The primary endpoint in both trials was the proportion of subjects with plasma HIV-1 RNA greater than or equal to 50 copies/mL at Week 48.
GLOSSARY
CLINICAL TRIAL: Voluntary research studies conducted in people and designed to answer specific questions about the safety or effectiveness of drugs, vaccines, other therapies, or new ways of using existing treatments.
COMPARATOR: A previously available treatment or placebo used in clinical trials that is compared to the actual drug being tested.

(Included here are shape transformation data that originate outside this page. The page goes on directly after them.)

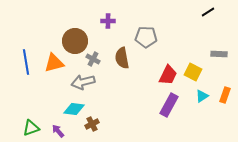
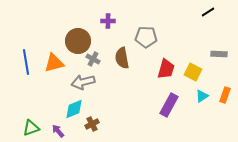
brown circle: moved 3 px right
red trapezoid: moved 2 px left, 6 px up; rotated 10 degrees counterclockwise
cyan diamond: rotated 30 degrees counterclockwise
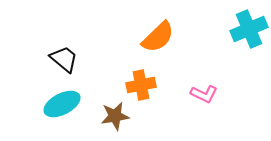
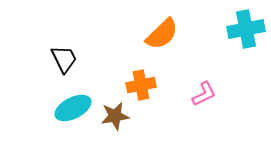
cyan cross: moved 3 px left; rotated 12 degrees clockwise
orange semicircle: moved 4 px right, 3 px up
black trapezoid: rotated 24 degrees clockwise
pink L-shape: rotated 52 degrees counterclockwise
cyan ellipse: moved 11 px right, 4 px down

EFFICACY: How well the drug achieves the desired response when it is taken as described in a controlled clinical setting, such as during a clinical trial.
PLACEBO: An inactive substance or “sugar pill” that looks the same as, and is given the same way as, an active drug or treatment being tested. The effects of the active drug or treatment are compared to the effects of the placebo.
SUBGROUP: A subset of the population studied in a clinical trial. Demographic subsets include sex, race, and age groups.